Pour respecter leurs obligations et éviter de payer de lourdes sanctions financières, les obligés incitent les maîtres d’ouvrage particuliers et professionnels, dont les syndicats de copropriétaires, à réaliser des travaux d’économies d’énergie en leur proposant des avantages, qui prennent souvent la forme de primes en euros. Depuis le 1er janvier 2022, la cinquième période est donc active, mais selon un cadre réglementaire ajusté qui vise à renforcer l'efficience générale du dispositif des CEE.

Ainsi, le volume total d’obligations est fixé à 2500 térawattheures cumulés actualisés (TWhc) sur quatre ans, dont 730 TWhc pour des opérations en faveur des ménages en situation de précarité énergétique. Alors que cette obligation est en hausse de 17 % par rapport à la quatrième période, la part des bonifications se trouve désormais limitée à 25% du volume total des certificats  délivrés, avec notamment l’arrêt des «coups de pouce» pour l’installation de chaudières gaz et des opérations d’isolation à un euro pour les combles et planchers, en raison des dérives que ces derniers ont pu générer.

En revanche, les coups de pouce visant à remplacer un système de chauffage polluant par un équipement à énergie renouvelable (PAC, chaudière biomasse ou solaire thermique) et les coups de pouce «Rénovation performante de bâtiment résidentiel collectif» sont prolongés jusqu'à fin 2025, ce qui est une bonne nouvelle pour les copropriétés.

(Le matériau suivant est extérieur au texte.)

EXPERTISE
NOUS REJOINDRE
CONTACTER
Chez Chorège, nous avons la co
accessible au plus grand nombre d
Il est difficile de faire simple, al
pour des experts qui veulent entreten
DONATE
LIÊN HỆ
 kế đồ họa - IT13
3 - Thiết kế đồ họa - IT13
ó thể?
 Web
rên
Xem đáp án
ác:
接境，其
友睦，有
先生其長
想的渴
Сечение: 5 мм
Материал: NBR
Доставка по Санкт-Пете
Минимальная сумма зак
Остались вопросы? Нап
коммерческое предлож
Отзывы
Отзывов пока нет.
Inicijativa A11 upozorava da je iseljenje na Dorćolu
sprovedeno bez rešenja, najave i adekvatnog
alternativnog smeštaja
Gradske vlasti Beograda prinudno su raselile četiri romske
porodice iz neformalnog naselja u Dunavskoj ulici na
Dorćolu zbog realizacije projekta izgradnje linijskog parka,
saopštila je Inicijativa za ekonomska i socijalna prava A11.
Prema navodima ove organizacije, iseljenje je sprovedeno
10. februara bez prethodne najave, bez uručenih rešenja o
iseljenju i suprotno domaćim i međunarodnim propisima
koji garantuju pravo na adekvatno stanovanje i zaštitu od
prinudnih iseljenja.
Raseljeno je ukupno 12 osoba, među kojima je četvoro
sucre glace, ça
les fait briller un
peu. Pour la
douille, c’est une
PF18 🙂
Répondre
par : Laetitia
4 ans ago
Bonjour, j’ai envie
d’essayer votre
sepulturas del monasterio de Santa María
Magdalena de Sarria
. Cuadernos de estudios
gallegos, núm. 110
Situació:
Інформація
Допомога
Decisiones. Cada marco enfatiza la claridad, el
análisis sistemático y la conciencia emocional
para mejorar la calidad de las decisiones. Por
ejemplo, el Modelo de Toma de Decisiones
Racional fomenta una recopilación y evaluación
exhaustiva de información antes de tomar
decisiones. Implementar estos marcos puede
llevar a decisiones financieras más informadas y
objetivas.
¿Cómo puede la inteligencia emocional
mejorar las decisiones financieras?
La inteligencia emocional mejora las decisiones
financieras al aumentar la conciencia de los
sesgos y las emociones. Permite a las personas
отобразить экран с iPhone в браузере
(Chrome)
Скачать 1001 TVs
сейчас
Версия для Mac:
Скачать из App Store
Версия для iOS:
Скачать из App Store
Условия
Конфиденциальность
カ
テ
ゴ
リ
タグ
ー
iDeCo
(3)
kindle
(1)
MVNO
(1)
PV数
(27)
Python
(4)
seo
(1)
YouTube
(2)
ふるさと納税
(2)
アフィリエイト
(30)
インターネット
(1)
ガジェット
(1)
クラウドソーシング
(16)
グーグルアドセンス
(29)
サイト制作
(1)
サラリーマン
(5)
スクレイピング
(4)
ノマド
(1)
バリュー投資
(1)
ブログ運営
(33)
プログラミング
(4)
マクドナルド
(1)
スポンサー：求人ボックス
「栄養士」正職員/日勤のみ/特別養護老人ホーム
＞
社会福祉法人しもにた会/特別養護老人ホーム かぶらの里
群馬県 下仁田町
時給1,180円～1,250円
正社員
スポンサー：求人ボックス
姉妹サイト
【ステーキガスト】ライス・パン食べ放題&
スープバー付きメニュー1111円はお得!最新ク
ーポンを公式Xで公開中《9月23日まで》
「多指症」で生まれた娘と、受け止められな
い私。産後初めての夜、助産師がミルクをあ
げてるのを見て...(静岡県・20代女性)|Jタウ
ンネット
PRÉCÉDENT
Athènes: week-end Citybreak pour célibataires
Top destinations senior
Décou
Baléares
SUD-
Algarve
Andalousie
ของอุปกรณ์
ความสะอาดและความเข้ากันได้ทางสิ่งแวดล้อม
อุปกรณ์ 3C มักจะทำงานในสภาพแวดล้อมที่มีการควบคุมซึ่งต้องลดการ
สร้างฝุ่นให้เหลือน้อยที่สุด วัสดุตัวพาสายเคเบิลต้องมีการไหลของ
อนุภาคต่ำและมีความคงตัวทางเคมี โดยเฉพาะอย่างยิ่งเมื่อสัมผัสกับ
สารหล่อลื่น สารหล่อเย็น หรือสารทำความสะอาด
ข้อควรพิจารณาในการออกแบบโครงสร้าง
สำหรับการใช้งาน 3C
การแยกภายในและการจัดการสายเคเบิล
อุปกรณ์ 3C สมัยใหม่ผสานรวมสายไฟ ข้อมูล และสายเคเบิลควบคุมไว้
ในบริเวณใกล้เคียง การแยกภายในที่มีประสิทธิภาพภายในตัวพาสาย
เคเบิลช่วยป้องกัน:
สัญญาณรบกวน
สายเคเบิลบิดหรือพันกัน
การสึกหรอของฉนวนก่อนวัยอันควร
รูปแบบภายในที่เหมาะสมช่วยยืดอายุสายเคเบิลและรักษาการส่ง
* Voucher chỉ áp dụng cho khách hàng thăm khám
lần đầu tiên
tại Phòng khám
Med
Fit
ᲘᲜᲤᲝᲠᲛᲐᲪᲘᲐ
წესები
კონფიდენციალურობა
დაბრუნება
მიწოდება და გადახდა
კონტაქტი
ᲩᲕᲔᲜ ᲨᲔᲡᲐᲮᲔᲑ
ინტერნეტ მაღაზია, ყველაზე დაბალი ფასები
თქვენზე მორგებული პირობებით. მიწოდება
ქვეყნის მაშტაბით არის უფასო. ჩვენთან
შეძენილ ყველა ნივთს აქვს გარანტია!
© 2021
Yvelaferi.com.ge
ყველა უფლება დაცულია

Par ailleurs, un assouplissement du calendrier de demande de la prime CEE est introduit. Concrètement, la demande de prime CEE doit, en principe, être effectuée avant la signature des devis de travaux, mais une tolérance de quatorze jours est créée pour les ménages et les syndicats de copropriétaires.

Autre évolution, la pression sur les acteurs des CEE en matière de contrôle va aller croissante lors de cette cinquième période. Il s’agit non seulement de vérifier que la qualité des travaux d’économie d’énergie est bien au rendez-vous, mais aussi de détecter d’éventuelles fraudes liées aux CEE.

Enfin, depuis le 1er janvier 2022, les espaces conseils «Faire» et les points rénovation information service, deviennent les espaces conseils baptisés «France Rénov’». Le but de ce nouveau service public «unique» : mieux accompagner les maîtres d’ouvrage dans les travaux de rénovation énergétique de leurs bâtiments (S. M.-M.).